Je continue à étudier et à slacker, faute de mieux à  faire. Bonne fin de journée!

Catégories : Life in Japan · School

Back on the Rocks

janvier 15, 2008 · Laisser un commentaire

Je suis de retour! Après des vacances bien méritées, et plus de troubles que j’en méritais sur le chemin du retour. Mais je suis de retour, je suis en santé et j’ai recommencé à travailler sans problèmes. Que demander de plus?

Avant d’aller plus loin, élaborons un petit peu sur lesdits “troubles” que j’ai rencontrés sur le chemin du retour. La veille de mon départ le 9, on se rend compte que mon vol de Montréal à Chicago est annulé. En panique, je téléphone chez United Airlines, attend-discute, et le petit monsieur qui articulait mal finit par m’arranger quelque chose. Je vais partir plus tôt, et rejoindre Chicago par Boston pour éventuellement prendre le même vol pour Tokyo qui était prévu à l’origine, et ensuite tout était comme prévu.
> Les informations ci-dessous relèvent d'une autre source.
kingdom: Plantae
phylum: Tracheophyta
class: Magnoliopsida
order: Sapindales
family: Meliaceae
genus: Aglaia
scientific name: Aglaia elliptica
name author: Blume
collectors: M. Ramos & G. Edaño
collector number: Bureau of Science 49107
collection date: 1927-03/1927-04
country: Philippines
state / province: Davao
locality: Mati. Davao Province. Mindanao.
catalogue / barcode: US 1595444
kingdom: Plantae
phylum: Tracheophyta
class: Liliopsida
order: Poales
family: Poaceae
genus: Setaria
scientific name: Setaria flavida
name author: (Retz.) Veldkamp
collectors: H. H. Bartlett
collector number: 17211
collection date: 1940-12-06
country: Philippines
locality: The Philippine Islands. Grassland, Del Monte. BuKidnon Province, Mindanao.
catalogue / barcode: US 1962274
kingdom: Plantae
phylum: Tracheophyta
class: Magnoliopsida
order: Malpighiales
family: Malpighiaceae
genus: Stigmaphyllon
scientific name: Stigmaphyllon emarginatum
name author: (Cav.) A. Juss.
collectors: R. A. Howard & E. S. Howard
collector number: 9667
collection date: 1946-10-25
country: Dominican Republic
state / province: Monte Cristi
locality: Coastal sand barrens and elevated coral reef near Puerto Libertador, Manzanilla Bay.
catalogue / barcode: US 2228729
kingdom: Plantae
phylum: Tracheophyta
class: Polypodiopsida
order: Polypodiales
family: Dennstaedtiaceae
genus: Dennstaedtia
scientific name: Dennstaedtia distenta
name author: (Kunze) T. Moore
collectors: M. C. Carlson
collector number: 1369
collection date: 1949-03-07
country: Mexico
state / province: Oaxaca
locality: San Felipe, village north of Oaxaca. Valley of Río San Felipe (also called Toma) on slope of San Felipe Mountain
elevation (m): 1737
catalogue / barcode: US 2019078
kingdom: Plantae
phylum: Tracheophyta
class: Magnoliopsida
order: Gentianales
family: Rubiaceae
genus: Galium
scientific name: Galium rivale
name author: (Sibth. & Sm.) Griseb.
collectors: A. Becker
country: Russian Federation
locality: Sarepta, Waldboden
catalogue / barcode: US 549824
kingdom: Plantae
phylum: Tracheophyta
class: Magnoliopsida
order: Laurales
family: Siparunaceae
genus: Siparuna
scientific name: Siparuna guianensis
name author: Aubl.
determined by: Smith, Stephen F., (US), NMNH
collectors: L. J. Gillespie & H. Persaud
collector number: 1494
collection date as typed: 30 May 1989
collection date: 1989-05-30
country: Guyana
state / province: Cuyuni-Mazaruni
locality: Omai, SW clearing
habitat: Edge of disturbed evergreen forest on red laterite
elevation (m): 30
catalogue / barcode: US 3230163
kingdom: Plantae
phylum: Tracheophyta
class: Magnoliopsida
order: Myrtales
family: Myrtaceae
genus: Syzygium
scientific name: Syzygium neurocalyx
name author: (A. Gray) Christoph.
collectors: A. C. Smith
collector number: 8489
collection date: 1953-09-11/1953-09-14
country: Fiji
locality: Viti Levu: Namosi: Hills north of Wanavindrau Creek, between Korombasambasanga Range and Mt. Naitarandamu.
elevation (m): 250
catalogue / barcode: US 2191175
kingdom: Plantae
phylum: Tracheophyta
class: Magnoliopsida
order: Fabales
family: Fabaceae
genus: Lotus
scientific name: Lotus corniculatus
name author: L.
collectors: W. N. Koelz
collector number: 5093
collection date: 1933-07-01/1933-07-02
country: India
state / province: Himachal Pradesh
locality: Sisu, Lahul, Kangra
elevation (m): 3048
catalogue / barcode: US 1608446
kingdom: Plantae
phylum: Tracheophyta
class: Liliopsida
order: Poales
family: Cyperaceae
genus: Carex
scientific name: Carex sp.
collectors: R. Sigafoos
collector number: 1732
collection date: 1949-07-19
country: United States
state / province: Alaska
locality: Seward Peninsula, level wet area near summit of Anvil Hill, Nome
Je passe sur les détails, mais pour faire une histoire courte, je n’ai pas pris aucun des vols qui étaient inscrits sur mon billet original. A chaque aéroport, on m’a changé mes vols/connexions, et évidemment, ce qui devait arriver arriva, mes valises se sont perdues en chemin. Je les ai reçues par courrier express le Samedi d’après. C’est chiant, et je suis prodigieusement en caliss après la personne qui s’est occupée de faire le check-in pour mes valises à Montréal, mais bon, j’ai fini par les reçevoir quand même, rien n’a été volé ou brisé (sauf une bouteille de sirop d’érable dont le bouchon s’était fendu, et encore la ca n’a taché qu’une paire de jeans que j’ai d’ailleurs réussi à laver).

C’est beaucoup de marde, mais comparé à mon voyage de retour trois semaines plus tôt, alors qu’il m’avait fallu prendre l’avion malade comme un chien (avec le recul, je pense que j’étais pas mal proche d’avoir la grippe, la fameuse “influenza” tant redoutée ici, j’ai été chanceux de ne pas empirer dans l’avion), ca s’endure bien. Et puis, selon la loi du karma, avec un pareil char de marde dès le début de l’année, je devrais être relativement safe pour le reste, je dois plus avoir beaucoup de mauvais karma en banque.

Je suis content d’être revenu. Pas de dépression du retour comme l’été dernier, juste “business as usual”. Je prends ca bien relax, je vais recommencer à m’entraîner, et j’ai hâte de revoir mes amies.

Oh, et pour ceux que ca intéresse, hier je me suis lancé dans la confection de sauce à spaghetti! Pour quelque chose de fait à la botch, par un gars qui de son propre aveu est la nullité incarnée en cuisine, c’était surprenamment mangeable. Le seul problème, c’est que ce n’est pas évident de laver le chaudron de sauce sans eau chaude!

Plus à venir, et bonne fin du temps des fêtes!